Private+bathrooms+no+more

They’ve tried locking and closing the doors. They’ve tried stationing security guards inside. Now, Langley is taking the next step to prevent the rampant property destruction of the school’s bathrooms: during the first week of March, all of the boys’ bathrooms were opened and locked in the open position in order to deter students from vandalizing school property inside.

“Kids have been going into the bathrooms and tearing down towel dispensers, defacing stalls with racist imagery, and purposely making the toilets overflow,” School Resource Officer John Thomas said. “All in all, it’s thousands of dollars in damage.”

Though the reasoning is valid, some Langley students are taking issue with the implications: “it’s intrusive,” senior Pierre Quan said of the open-door policy. “Some of [the bathrooms] have s-curves, thankfully, but others don’t and I think it’s excessive.”

Whisperings of sexism have been making their way through the school, but Thomas quickly dispelled them: “it has nothing to do with boys vs. girls… we have not had one single instance of property destruction in girls’ bathrooms. Not one,” Thomas said.

Shortly thereafter, the girls’ bathroom doors were permanently opened as well to address complaints of inequality. “I understand the argument for opening the girls’ doors, but I do not think doing so is fair,” senior Valerie Templin said. “Punishing girls for something beyond their control is unjustifiable… it feels like somebody’s always watching, or that privacy is a privilege.”

As a whole, Langley students have mostly not taken the rule adjustment well. “The decision to open the bathroom doors has (negatively) impacted the faculty-student relationship,” Templin said. “I find it discouraging that some students vandalized our new and expensive school, but also the administration’s decision to punish everyone.”

Collective punishment is nothing new to Langley’s upperclassmen: “Concerning privacy, [locking the doors open] is a pretty uncomfortable way to try and solve the problem,” Quan said, “especially if you’re one of the many students who had nothing to do with it in the first place.”

“People (again) are being mislabeled and unjustly punished, which has led to a general lack of respect for everyone involved,” Templin said.

Unfortunately, an unpopular and controversial solution may just be the only solution. “Ultimately, I get why [the administration] is doing this,” Quan said. “Property is being destroyed, and this is the best way to prevent it – besides putting cameras in the bathrooms, which obviously isn’t an option.”

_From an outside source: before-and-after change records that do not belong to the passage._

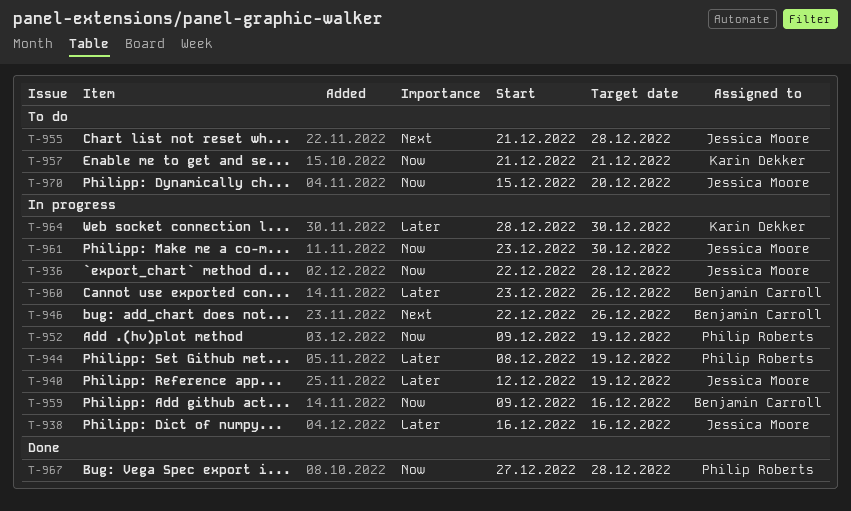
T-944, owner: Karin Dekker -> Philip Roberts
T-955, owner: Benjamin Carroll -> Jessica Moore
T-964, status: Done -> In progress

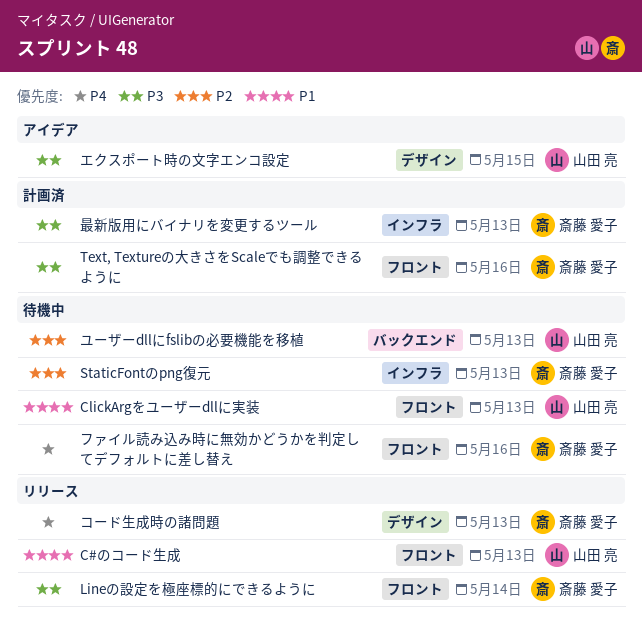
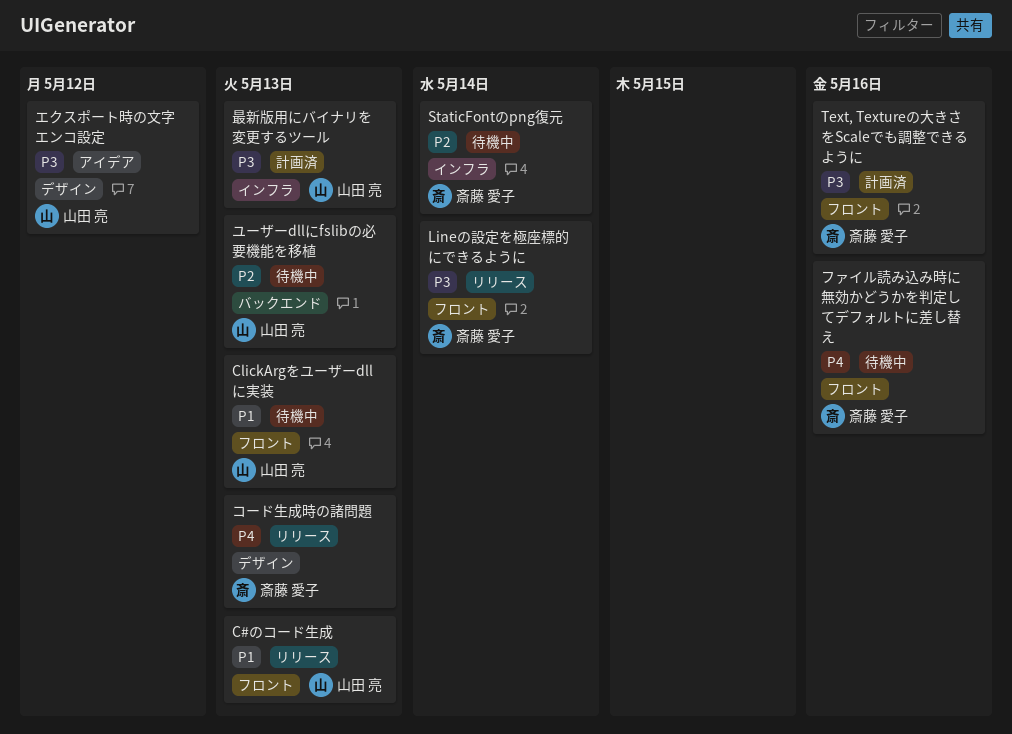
StaticFontのpng復元, due: May 13 -> May 14
エクスポート時の文字エンコ設定, due: May 15 -> May 12
最新版用にバイナリを変更するツール, owner: 斎藤 愛子 -> 山田 亮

“Either we open the bathroom doors, or we have to do something else that’s much less efficient, like having staff on bathroom duty – and what kind of job would that be?” Thomas said. “[Opening the doors] is just the simplest way to make sure that nothing is being broken. It has to be done; some of that equipment is expensive. And while we’d like to avoid the cost, the people who really end up paying for students’ misuse of the bathrooms are the janitors.”

“The school has definitely found a way to reduce property destruction, but at the cost of students’ sense of privacy,” Quan said. “Hopefully the administration can talk with the students and try to work out some sort of compromise.”